The action is part of the ECE Voice campaign, which has over ten thousand supporters wanting to see fair pay for qualified early childhood teachers.
Currently some qualified ECE kaiako are paid up to 49% less than their Kindergarten counterparts doing the same job and with equivalent experience and qualifications. Stories collected in a survey by NZEI Te Riu Roa at the start of this year illustrated the significant impact of this low pay on many of these teachers, and their concern that their related stress has a negative impact on the children they teach.
The idea for today’s stunt came from ECE kaiako and NZEI Te Riu Roa union member Chloe Grocott, who has been working in the sector for a decade. Chloe says the Government is approving ‘shovel-ready’ infrastructure projects which will have public or regional benefit, can support people back into the workforce, and will enhance sustainable productivity in the future.
“When I hear these criteria, all I can think is, ‘That is us! That is the early childhood sector. ECE is shovel-ready!’ Whether in a real or virtual sandpit, throughout each alert level we have been prepared with our buckets and shovels, ready to do the mahi needed to get Aotearoa moving.”
NZEI Te Riu Roa President Liam Rutherford says investment in ECE would be especially welcomed as while 90% of those who have lost their jobs due to COVID-19 are women, most of the Government's shovel-ready investment has gone to create jobs primarily in male-dominated industries.
"ECE services provide critical value to our tamariki and their whānau every day, and yet many of them are understaffed and have teachers who are underpaid. Right now, the Government is looking for opportunities for shovel-ready investment - and we think ECE should be high on that list."
"When we invest in our teachers, we're investing in our tamariki and their quality education.
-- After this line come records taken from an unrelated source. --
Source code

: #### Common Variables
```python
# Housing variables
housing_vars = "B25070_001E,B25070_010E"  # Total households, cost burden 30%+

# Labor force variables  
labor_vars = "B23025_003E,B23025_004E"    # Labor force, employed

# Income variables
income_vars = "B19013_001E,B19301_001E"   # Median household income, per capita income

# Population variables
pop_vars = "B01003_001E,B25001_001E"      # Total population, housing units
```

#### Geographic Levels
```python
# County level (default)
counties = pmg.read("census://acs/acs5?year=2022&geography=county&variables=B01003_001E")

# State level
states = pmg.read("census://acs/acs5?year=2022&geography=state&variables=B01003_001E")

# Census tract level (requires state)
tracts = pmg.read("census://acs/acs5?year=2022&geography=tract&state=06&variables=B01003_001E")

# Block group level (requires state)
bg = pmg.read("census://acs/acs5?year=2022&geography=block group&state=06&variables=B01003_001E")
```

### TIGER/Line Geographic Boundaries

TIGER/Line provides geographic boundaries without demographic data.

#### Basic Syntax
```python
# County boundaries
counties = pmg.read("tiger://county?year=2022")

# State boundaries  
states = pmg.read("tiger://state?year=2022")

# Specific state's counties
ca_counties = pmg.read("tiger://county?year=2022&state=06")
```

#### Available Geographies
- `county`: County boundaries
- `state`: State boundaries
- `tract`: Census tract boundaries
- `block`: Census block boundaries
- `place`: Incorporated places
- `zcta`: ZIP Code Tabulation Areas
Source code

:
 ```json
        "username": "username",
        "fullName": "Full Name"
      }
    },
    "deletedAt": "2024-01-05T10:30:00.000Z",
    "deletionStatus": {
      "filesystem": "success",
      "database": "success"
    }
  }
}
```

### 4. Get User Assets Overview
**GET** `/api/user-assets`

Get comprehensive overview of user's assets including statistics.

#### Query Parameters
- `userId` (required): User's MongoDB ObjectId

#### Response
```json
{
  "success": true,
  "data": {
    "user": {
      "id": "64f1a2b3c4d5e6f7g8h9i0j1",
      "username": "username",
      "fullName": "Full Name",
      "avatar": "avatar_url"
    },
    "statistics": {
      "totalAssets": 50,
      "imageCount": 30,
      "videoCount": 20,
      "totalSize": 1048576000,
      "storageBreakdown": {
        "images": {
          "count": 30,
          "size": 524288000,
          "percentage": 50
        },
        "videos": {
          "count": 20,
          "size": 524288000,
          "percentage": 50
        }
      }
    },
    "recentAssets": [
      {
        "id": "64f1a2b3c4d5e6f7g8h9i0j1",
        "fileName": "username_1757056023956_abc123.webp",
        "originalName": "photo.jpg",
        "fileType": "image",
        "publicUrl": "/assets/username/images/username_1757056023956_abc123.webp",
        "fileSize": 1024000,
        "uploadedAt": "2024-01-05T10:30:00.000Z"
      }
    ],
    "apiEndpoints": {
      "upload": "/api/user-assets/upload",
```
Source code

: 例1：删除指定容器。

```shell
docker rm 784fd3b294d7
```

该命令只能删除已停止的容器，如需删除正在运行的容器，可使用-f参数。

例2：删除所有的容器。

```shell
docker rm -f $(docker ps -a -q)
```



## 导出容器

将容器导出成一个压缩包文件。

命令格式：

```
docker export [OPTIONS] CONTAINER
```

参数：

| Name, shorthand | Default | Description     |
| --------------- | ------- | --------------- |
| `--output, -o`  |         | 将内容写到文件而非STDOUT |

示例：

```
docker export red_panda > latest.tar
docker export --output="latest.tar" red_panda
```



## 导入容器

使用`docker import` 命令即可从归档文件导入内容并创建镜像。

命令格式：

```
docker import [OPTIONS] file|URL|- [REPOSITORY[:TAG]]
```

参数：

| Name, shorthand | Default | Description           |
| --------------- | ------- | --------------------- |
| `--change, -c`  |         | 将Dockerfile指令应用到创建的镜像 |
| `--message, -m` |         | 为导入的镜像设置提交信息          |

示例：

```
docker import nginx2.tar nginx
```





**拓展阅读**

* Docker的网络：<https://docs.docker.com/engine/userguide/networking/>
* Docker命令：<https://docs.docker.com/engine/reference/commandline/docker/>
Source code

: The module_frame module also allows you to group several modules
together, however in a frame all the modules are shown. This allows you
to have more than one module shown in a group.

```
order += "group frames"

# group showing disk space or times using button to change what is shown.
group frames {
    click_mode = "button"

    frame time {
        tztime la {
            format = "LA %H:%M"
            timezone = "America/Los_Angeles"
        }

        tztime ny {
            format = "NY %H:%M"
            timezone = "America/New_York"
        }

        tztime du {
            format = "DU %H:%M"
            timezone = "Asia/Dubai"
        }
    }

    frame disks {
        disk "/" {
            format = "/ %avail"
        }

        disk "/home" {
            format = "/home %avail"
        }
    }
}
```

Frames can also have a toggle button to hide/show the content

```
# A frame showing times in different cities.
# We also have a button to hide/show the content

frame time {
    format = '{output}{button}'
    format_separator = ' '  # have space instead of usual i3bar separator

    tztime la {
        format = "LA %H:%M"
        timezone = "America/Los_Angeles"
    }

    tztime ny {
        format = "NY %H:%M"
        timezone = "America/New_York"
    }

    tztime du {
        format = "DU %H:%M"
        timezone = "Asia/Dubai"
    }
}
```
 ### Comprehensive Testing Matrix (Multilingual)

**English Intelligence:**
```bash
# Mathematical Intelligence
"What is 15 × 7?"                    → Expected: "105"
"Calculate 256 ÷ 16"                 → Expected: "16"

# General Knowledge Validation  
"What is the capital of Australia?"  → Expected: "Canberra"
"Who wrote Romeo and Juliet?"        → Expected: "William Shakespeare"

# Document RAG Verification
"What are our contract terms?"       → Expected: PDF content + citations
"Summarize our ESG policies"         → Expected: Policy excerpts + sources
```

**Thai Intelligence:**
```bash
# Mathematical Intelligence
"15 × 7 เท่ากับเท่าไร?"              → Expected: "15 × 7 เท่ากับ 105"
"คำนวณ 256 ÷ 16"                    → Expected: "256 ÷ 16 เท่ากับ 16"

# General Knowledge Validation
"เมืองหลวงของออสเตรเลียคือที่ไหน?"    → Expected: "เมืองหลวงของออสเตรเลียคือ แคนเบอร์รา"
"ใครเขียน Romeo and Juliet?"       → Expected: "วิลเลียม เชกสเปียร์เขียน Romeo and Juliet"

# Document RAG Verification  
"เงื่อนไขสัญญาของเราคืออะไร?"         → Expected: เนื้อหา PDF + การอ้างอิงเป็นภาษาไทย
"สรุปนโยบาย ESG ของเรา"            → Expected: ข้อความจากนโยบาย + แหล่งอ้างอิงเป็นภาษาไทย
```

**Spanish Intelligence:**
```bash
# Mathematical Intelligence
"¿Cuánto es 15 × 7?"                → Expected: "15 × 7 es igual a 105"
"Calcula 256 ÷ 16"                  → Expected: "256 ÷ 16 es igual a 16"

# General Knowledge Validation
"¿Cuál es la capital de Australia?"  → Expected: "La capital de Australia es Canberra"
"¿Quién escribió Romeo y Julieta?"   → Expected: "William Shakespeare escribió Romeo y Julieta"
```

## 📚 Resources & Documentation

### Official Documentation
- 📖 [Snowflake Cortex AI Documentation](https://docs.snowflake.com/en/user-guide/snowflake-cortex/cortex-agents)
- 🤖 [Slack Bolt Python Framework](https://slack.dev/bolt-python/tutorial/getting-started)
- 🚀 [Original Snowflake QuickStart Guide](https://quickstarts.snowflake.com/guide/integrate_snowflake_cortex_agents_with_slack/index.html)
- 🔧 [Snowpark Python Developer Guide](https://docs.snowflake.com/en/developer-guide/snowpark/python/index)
As part of Aotearoa's COVID recovery we have a chance to pay our kaiako fairly - making sure we retain our experienced teachers, and can continue to attract new ones to this crucial sector."
The shovel-ready action comes on the same day a joint statement on pay parity was released by NZEI Te Riu Roa, ECE membership organisation Te Rito Maioha, and ECE provider Barnardos, following a joint meeting with the Minister of Education earlier in the week.
The union’s early childhood teacher members want to see a clear pathway to pay parity, but their employers say this will only be possible with additional government (current or future) support.
The three parties are urging the Minister of Education to make a solid commitment to fund pay parity in the sector.